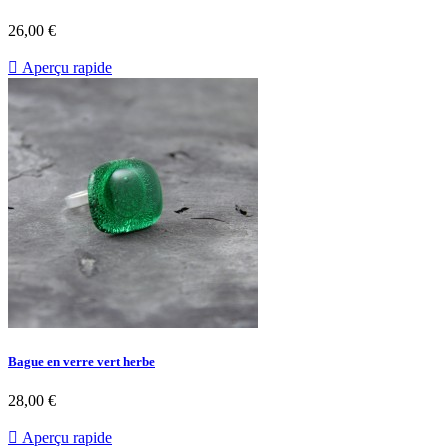
26,00 €

Aperçu rapide
Bague en verre vert herbe
28,00 €

Aperçu rapide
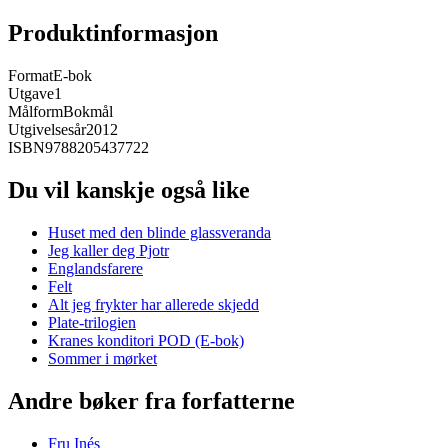
Produktinformasjon
Format
E-bok
Utgave
1
Målform
Bokmål
Utgivelsesår
2012
ISBN
9788205437722
Du vil kanskje også like
Huset med den blinde glassveranda
Jeg kaller deg Pjotr
Englandsfarere
Felt
Alt jeg frykter har allerede skjedd
Plate-trilogien
Kranes konditori POD (E-bok)
Sommer i mørket
Andre bøker fra forfatterne
Fru Inés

============

Assignment: Leave out the pictures. Transcribe the rest of the listing above exactly.

Problem solution:
26,00 €

Aperçu rapide
Bague en verre vert herbe
28,00 €

Aperçu rapide
Produktinformasjon
Format
E-bok
Utgave
1
Målform
Bokmål
Utgivelsesår
2012
ISBN
9788205437722
Du vil kanskje også like
Huset med den blinde glassveranda
Jeg kaller deg Pjotr
Englandsfarere
Felt
Alt jeg frykter har allerede skjedd
Plate-trilogien
Kranes konditori POD (E-bok)
Sommer i mørket
Andre bøker fra forfatterne
Fru Inés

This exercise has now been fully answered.